Monterey’s Super Bowl: Strength at the Top, Pragmatic Sellers Below
With Monterey Car Week in the rearview, the takeaways extend well beyond headline sales. The auction tents once again served as a barometer for the health of the high-end collector market, with results that will influence pricing, demand, and sentiment into the fall. From blue-chip exotics to prewar icons, what happened on the Peninsula will shape how buyers and consignors approach the next quarter.
Steven Posner, CEO of Putnam Leasing, has been navigating this landscape for more than four decades. His firm partners with all the major Monterey auction houses, helping qualified bidders structure acquisitions in real time—often with tax and cash-flow advantages that matter at the moment of decision. In his post-Monterey readout, Posner describes a resilient market and pragmatism from sellers that kept deals moving.

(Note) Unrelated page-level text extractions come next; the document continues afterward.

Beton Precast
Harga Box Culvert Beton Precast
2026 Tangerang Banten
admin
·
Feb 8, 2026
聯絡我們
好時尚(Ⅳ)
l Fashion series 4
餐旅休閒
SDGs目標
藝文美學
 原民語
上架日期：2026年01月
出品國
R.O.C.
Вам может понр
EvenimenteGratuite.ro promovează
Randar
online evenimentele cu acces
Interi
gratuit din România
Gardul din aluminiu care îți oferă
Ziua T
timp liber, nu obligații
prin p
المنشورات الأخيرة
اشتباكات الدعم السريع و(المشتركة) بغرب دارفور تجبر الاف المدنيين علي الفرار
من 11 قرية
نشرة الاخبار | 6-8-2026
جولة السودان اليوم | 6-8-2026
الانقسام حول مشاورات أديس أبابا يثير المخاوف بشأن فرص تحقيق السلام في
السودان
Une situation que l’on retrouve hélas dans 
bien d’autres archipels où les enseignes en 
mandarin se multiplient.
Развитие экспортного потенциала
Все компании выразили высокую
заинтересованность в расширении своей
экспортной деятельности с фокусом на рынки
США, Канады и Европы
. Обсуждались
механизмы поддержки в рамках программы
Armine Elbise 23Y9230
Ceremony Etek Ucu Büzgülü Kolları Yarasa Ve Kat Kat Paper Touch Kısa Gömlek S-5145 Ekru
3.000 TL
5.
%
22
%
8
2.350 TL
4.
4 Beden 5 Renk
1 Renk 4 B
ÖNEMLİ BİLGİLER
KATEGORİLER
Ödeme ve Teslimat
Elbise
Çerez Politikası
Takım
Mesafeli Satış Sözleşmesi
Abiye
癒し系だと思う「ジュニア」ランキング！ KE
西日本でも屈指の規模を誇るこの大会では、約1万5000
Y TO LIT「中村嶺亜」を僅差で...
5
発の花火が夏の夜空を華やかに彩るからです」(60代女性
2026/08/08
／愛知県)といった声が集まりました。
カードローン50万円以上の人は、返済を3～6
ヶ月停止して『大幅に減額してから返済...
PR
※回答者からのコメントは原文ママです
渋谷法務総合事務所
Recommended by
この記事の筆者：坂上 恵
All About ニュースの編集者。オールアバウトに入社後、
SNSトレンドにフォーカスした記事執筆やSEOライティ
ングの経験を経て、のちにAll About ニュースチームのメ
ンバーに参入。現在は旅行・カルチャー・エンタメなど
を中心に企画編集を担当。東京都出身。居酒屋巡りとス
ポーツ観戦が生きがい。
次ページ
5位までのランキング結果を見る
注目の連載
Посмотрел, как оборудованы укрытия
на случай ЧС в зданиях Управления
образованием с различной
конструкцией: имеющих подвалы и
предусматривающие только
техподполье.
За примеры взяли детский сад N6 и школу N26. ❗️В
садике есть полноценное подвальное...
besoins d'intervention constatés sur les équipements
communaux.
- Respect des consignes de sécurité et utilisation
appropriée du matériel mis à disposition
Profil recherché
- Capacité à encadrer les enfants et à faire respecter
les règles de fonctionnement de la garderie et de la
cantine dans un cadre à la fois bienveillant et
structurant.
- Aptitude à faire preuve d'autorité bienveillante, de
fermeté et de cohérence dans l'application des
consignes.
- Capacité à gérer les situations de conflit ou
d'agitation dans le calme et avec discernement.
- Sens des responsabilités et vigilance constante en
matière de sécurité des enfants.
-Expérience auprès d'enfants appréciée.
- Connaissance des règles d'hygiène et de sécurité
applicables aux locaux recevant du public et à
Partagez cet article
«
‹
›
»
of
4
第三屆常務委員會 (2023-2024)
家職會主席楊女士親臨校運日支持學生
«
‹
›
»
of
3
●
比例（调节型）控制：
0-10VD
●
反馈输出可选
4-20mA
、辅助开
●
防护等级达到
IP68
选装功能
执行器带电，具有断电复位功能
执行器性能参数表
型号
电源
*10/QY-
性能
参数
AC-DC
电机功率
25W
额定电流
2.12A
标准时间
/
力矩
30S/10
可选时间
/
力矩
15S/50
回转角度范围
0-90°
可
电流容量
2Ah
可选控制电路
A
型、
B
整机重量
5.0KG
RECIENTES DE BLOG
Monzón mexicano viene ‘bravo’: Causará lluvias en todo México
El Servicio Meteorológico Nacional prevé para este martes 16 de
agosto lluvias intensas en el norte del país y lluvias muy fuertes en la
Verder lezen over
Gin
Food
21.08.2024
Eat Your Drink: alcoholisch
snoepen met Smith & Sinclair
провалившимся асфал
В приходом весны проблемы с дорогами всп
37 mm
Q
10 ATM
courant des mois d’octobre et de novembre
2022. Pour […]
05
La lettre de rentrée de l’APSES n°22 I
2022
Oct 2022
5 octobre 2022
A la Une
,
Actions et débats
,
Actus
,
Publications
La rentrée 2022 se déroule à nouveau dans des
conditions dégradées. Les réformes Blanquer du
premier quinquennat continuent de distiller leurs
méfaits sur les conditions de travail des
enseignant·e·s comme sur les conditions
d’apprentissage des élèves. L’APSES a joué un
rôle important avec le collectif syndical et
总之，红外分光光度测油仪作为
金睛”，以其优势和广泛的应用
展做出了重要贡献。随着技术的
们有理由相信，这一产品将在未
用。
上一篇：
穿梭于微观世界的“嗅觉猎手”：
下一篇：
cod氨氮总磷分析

“I believe the market is still really strong,” Posner says. “Certain auction companies did better than others. Great cars still did all the money—but what surprised me was that there were a lot of good cars that fell below the estimate, and the consignors sold them anyway.” If estimates in some lanes ran ambitious, the willingness to meet the market became the week’s quiet theme. Trophy-grade examples—defined by provenance, condition, and correctness—continued to command peak results, while honest, usable cars often traded under estimate and still found new homes.